Friday, February 17, 2006

Twilight of the Blogs

Twilight of the Blogs - Are they over as a business? By Daniel Gross: "The Gullible Latecomers: In the end stages of any investment mania, the clueless and the greedy flood in. Pajamas Media. Last November, the collection of right-wing blogs (with a few lefties thrown in for laughs) grandly announced the closing of a $3.5 million round of venture capital financing. Roger Simon

The Excited Dinosaurs: Big, unwieldy media conglomerates—the types whose large-circulation magazines always publish trend stories six months too late, like Time Warner—are enthralled with this hot new niche. Last October, in a deal that put blogs on the map as a business, Time Warner paid a reported $25 million for Weblogs, Inc., a group of blogs cobbled together by tech-culture-Barnum Jason Calacanis. This week, the Wall Street Journal reported that Time Warner is poised to introduce Office Pirates. The bloggy site is run by Mark Golin, the brains behind Maxim's U.S. edition.

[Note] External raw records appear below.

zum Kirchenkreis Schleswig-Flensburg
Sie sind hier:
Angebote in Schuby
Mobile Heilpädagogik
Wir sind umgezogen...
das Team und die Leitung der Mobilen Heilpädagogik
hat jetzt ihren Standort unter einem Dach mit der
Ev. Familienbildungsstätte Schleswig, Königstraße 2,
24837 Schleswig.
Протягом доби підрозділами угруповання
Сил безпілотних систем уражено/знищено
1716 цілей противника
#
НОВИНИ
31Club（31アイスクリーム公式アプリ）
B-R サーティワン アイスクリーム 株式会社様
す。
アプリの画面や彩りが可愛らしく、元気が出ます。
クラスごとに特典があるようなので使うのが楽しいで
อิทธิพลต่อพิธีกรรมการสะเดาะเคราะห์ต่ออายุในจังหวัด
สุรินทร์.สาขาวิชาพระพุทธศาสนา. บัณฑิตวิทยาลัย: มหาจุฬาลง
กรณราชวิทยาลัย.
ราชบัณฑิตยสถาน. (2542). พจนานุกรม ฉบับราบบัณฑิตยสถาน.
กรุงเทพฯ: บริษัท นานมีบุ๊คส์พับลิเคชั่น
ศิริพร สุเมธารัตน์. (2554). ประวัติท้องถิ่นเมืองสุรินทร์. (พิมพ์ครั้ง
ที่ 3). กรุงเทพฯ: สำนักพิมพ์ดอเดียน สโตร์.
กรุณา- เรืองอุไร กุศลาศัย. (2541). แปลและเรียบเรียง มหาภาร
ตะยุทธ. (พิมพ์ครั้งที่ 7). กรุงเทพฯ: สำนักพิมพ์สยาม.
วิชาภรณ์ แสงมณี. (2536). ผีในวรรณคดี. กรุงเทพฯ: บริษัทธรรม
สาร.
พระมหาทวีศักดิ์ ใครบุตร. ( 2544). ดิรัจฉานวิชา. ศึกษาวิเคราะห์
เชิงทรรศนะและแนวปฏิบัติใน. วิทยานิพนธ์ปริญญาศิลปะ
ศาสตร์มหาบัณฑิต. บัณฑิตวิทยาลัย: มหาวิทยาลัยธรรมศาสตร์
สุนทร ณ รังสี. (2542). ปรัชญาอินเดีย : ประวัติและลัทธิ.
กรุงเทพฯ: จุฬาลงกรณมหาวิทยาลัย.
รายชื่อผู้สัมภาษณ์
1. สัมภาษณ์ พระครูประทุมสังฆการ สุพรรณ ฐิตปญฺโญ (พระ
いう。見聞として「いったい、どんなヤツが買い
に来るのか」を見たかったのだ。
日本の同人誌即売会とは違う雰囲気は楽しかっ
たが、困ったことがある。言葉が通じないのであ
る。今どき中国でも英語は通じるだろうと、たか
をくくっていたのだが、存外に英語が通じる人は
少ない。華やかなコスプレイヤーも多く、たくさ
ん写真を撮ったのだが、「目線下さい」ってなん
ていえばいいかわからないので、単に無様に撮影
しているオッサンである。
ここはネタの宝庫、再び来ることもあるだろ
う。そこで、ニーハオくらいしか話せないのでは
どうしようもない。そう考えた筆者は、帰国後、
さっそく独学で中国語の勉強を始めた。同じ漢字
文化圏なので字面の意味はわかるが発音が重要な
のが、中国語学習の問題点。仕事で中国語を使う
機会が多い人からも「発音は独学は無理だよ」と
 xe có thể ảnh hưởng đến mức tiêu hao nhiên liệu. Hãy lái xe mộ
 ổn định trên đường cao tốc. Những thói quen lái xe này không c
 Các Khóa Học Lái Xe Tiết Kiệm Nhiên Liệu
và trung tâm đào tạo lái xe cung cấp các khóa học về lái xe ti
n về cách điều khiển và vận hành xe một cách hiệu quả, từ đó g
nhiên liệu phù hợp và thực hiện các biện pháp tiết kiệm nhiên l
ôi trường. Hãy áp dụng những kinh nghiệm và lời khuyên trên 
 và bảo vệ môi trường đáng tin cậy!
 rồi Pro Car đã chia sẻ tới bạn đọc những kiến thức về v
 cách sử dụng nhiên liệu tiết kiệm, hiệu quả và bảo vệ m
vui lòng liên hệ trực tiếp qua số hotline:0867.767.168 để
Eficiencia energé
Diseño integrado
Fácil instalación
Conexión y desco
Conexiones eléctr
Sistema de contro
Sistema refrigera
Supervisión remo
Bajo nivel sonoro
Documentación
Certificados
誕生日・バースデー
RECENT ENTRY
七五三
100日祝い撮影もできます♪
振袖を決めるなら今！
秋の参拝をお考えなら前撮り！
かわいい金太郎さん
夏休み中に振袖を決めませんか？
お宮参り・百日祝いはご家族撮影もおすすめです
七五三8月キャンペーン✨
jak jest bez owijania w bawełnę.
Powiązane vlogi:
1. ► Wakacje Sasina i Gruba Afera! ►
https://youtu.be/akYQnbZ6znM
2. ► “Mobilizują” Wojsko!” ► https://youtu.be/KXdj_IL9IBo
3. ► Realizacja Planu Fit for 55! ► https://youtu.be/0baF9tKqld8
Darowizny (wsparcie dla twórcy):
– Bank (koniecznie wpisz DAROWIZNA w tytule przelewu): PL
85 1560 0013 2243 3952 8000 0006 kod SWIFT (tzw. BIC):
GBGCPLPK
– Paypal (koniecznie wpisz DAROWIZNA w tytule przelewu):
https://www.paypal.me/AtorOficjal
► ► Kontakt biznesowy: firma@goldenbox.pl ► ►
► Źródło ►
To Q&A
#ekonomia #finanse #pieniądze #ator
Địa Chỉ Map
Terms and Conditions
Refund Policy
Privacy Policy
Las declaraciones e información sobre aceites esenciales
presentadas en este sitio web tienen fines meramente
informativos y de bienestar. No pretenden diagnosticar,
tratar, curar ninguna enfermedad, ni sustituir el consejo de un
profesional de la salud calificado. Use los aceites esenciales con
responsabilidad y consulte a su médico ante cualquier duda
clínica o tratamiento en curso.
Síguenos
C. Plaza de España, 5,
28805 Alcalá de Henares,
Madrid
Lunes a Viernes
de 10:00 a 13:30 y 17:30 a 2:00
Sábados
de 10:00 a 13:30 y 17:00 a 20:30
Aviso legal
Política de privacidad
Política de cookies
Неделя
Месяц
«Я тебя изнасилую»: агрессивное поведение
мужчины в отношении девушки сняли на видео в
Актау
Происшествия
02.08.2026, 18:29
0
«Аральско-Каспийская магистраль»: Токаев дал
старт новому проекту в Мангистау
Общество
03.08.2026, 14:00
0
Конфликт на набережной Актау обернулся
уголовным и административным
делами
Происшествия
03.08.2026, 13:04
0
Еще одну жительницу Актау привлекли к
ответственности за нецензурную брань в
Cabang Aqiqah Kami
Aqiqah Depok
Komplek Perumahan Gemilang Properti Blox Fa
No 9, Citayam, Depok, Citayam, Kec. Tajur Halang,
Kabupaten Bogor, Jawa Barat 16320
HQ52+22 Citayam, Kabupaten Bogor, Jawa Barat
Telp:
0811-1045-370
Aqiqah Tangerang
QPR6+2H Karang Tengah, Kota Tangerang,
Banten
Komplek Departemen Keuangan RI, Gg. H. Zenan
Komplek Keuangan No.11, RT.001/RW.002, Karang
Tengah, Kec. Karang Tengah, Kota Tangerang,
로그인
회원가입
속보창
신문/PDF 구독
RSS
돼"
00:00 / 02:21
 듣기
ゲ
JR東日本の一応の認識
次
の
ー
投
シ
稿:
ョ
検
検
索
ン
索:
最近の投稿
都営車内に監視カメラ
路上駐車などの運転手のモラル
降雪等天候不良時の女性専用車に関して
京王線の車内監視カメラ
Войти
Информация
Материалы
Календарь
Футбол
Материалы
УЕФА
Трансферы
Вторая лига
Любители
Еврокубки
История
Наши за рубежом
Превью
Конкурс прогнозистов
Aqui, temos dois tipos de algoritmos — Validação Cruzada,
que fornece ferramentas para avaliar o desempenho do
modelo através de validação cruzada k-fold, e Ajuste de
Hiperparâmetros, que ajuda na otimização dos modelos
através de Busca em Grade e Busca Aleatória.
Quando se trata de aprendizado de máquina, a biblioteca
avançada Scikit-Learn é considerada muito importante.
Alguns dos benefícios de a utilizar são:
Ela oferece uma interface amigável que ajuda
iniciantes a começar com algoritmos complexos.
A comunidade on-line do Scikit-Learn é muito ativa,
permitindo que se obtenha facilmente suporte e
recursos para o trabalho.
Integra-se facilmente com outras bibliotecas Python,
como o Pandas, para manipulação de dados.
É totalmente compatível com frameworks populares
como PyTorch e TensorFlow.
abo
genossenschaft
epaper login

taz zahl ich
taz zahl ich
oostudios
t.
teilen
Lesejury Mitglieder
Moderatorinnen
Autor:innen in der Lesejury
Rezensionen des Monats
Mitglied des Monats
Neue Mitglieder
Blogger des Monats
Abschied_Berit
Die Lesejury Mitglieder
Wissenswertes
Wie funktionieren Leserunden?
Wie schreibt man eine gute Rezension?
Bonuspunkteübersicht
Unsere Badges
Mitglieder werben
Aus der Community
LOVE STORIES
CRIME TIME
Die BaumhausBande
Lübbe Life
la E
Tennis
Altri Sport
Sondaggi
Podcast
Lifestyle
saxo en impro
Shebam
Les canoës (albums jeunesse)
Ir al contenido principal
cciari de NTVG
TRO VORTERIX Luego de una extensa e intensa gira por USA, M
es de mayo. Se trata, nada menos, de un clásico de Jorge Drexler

The Smart Guys Cashing Out: Remember Bob Pittman? The early head at MTV became Steve Case's right-hand man at AOL and helped sell the company to Time Warner for a huge premium in early 2000. In other words, he's a great market-timer. In 2003, Pittman paid $3.5 million for a controlling stake in Daily Candy, a bloggish newsletter on what Carrie Bradshaw wannabes should buy, wear, and eat—well, not eat, more like nibble.

The Magazine Cover Indicator: That's a term coined by Barry Ritholtz. Being plastered on the front of a national magazine is fatal for an investment trend. Remember Time's infamous anointing of Amazon.com Jeffrey Bezos as the "Man of the Year" for 1999? More recently, Time's crack trend-sniffing squad was working overtime to prepare this week's cover package on Google just as the stock began to melt down. New York isn't quite a national magazine, but its recent blog cover story will no doubt be quickly copied by the newsweeklies.

There are troubling signs—akin to the 1999 warnings about the Internet bubble—that suggest blogs have just hit their top."